Equilibre
Il y a des carreaux sur ma feuille, je ne sais pas d’où ils viennent, qui les a faits, quelle est l’idée, le projet, mais on m’a dit de les remplir de mots et de raconter ce que j’ai fait aujourd’hui.
Comme les carreaux, j’ignore ce qu’est la vie, d’où elle vient, quelle est l’idée, le projet derrière mais on ne me demande pas cela, moi, on m’a demandé de donner la mort.
Je suis dans un service pédiatrique à l’hôpital public et aujourd’hui, j’ai pris en charge notamment une naissance difficile : après neuf mois de grossesses, un fœtus était arrivé à son terme mais ne voulait pas encore sortir du ventre de sa mère. Attendre plus le mettait en danger. Alors le médecin a pris la décision de forcer la naissance « dussé-je le chercher moi-même » dixit ce dernier.
Tout est préparé normalement pour faire cette opération. La Sagefemme est auprès de la mère et nous sommes trois infirmières pour soutenir le médecin.
L’opération dure un petit temps parce que la naissance ne veut effectivement pas se faire. Le médecin en arrive à aller jusqu’au bout de ses paroles. Il plonge ses outils jusqu’au cœur du nœud et il a tiré une première fois vers lui.
Tout a coup, le sol se met à trembler. J’ai un peu perdu l’équilibre et j’ai constaté qu’il n’y avait que moi qui avait ressenti quelque chose, pourtant les secousses ont été violente. Mon cœur se met à battre vite et je sens que l’on se paye ma tête.
Le médecin a repris ce qu’il faisait et il a tiré une deuxième fois. Au même moment, j’ai de nouveau senti des secousses, plus fortes encore, et j’ai entendu comme un grand et long déchirement venant de l’extérieur.
Je me suis reprit après cette deuxième interruption. Le médecin a tiré une troisième fois avec plus de vigueur. Je suis tombé à terre, comme poussé violemment par des mains invisibles. J’ai aussi porté mes mains à mes oreilles parce que le bruit de déchirure fut également plus violent et il a envahi toute ma tête.

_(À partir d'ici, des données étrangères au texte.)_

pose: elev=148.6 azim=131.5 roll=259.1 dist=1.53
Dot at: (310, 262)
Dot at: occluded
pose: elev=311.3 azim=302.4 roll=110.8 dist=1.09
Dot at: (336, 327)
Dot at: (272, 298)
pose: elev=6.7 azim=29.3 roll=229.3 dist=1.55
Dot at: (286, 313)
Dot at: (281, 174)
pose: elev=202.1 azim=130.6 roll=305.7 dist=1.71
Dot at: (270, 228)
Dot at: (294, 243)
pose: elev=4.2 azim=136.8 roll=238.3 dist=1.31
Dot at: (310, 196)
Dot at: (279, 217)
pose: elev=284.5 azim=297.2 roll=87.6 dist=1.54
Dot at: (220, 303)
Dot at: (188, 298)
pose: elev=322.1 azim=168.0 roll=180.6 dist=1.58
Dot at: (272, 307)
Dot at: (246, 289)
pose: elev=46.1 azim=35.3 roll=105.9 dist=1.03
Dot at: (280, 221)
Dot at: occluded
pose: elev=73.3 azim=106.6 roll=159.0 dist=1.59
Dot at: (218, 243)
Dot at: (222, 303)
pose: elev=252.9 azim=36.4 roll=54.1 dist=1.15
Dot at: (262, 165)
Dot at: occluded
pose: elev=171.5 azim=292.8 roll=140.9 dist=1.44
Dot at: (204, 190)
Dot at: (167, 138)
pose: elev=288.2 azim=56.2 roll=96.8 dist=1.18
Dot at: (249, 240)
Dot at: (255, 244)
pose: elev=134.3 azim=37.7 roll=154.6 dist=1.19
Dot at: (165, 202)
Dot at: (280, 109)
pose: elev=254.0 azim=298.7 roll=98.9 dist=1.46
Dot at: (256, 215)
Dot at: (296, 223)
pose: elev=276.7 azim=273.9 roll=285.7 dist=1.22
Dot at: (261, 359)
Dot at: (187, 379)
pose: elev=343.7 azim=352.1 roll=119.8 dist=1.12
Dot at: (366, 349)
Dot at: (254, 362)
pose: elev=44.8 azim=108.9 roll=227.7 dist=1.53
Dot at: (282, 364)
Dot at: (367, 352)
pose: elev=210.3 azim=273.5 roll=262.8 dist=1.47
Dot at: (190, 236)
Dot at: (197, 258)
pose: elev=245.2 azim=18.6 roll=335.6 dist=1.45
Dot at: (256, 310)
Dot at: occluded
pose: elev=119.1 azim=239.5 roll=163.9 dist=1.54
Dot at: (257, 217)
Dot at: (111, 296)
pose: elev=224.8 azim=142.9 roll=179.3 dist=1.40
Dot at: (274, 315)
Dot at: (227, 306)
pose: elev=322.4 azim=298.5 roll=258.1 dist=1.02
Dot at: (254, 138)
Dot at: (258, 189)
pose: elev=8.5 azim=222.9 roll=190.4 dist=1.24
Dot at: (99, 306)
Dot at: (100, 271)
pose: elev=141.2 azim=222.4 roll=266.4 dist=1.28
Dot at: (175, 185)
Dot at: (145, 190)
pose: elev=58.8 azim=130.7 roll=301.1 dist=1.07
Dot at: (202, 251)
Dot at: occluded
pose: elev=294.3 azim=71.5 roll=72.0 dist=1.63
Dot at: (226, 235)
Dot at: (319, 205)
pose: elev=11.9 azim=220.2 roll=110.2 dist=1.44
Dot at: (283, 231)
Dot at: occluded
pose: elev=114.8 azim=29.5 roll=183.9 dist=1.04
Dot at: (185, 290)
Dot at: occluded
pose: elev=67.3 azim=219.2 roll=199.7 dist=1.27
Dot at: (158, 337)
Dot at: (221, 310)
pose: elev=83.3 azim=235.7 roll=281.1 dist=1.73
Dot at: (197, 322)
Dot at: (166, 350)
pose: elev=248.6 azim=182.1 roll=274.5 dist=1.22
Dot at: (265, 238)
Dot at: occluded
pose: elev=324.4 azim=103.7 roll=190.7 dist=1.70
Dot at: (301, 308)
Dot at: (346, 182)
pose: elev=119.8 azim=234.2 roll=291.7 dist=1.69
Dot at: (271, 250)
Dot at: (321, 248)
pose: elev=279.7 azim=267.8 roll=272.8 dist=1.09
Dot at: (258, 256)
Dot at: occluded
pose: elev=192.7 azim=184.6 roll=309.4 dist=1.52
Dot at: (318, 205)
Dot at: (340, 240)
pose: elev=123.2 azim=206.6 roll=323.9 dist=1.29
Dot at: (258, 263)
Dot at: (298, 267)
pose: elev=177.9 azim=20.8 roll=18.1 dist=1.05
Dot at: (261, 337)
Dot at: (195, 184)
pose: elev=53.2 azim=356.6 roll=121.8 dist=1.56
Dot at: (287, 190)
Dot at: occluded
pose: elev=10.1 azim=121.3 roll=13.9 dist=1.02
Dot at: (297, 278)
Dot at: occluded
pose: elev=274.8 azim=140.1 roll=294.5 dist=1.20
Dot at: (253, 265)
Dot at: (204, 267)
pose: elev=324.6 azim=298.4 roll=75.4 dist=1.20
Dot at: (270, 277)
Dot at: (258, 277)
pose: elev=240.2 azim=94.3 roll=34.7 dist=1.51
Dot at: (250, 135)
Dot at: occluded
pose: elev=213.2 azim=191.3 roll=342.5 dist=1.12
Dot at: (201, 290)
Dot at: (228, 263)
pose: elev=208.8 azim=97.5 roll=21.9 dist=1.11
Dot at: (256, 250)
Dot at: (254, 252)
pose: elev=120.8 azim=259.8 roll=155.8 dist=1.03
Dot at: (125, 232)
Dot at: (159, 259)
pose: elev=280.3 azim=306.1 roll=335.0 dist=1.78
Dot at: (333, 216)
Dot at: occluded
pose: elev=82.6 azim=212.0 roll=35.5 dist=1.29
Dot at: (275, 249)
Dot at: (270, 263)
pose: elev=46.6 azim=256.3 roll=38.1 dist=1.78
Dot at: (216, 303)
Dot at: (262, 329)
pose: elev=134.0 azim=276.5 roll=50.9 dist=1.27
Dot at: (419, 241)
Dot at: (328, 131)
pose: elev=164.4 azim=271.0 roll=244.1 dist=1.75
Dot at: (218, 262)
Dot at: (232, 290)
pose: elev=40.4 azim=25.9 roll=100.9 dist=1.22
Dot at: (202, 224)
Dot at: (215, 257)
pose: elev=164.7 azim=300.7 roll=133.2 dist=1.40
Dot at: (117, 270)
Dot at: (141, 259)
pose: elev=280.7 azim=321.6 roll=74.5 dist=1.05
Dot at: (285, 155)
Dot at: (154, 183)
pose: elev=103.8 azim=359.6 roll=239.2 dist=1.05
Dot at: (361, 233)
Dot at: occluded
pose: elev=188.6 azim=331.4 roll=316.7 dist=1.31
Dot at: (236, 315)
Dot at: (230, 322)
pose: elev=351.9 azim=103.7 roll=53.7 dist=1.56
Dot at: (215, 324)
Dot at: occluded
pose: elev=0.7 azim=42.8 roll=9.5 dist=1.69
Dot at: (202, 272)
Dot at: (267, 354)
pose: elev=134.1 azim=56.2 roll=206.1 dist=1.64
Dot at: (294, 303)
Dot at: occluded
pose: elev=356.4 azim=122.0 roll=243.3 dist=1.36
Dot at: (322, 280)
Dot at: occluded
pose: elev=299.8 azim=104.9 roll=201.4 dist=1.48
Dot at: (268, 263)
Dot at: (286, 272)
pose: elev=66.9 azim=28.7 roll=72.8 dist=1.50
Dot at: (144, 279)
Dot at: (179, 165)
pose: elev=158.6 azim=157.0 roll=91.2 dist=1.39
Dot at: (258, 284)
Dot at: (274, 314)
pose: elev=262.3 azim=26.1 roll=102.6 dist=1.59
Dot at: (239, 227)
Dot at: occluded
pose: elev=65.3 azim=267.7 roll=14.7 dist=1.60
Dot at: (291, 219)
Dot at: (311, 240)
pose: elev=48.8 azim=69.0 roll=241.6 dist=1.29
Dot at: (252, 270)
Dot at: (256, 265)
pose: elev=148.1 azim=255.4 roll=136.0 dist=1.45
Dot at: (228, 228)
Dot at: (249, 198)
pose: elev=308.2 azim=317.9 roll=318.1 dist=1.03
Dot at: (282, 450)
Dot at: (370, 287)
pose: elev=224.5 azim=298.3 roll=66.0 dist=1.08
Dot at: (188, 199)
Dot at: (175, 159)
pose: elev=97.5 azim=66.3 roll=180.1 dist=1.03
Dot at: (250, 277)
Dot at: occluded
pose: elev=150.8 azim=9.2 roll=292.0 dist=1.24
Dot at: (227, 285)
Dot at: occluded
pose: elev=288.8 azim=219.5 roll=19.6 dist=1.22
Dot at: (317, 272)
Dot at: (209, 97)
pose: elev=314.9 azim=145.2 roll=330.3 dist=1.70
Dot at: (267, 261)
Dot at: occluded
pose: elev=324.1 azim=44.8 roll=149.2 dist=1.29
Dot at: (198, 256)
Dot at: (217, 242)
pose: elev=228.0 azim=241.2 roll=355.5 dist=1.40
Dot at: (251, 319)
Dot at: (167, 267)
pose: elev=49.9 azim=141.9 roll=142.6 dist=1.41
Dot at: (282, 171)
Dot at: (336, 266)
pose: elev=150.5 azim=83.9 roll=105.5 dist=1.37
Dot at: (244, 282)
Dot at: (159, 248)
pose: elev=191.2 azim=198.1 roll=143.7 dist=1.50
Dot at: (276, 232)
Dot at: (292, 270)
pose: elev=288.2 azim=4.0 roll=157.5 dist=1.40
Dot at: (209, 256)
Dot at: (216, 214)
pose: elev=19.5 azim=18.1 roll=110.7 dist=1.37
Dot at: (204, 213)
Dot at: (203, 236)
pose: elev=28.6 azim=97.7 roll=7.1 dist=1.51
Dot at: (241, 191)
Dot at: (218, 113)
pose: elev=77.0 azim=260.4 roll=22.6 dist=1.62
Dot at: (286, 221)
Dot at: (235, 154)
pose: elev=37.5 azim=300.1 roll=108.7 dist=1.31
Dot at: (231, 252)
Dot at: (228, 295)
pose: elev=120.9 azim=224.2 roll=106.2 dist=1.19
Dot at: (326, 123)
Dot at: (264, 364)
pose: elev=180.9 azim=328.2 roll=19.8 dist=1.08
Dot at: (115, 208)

J’ai peut-être crié, je ne me souviens plus, je ne me suis pas entendu.
J’ai peut-être crié après avoir porté mon regard à travers la fenêtre. Je pouvais voir le ciel entr’ouvert, c’est lui qui se déchirait, et laissait envahir le ciel bleu par un orage aux éclairs vert sombre, très sombre.
Le médecin m’a crié dessus, j’ai vu ses lèvres remuer du moins, je n’entendais qu’un grave bruit de tonnerre. Le médecin est retourné à son affaire, il a tire une dernière fois avec ses outils pour enfin sortir un enfant tout beau qui pleurait déjà, heureux, ou pas, d’être venu à la vie.
Là-dessus, j’ai tordu le cou du médecin. Un instinct m’a dicté de le faire. Une vie ne pouvait pas arriver maintenant sans une mort équivalente. On avait forcé la nature, elle n’avait pas prévu le coup et a cherché quoi faire. Elle a trouvé un bon pigeon pour exécuter son plan pour rétablir l’ordre de l’univers.
Une fois que le corps du médecin reposait à terre et celui de l’enfant était bien vivant dans les bras de sa mère, le ciel reprit ses couleurs normales, le tonnerre se tu et j’entendis de nouveau le chant des oiseaux à l’extérieur.
Puis mes collègues m’attrapèrent et me collèrent une camisole de force.
Voilà comment on remercie le sauveur du monde, de l’équilibre, de la vie.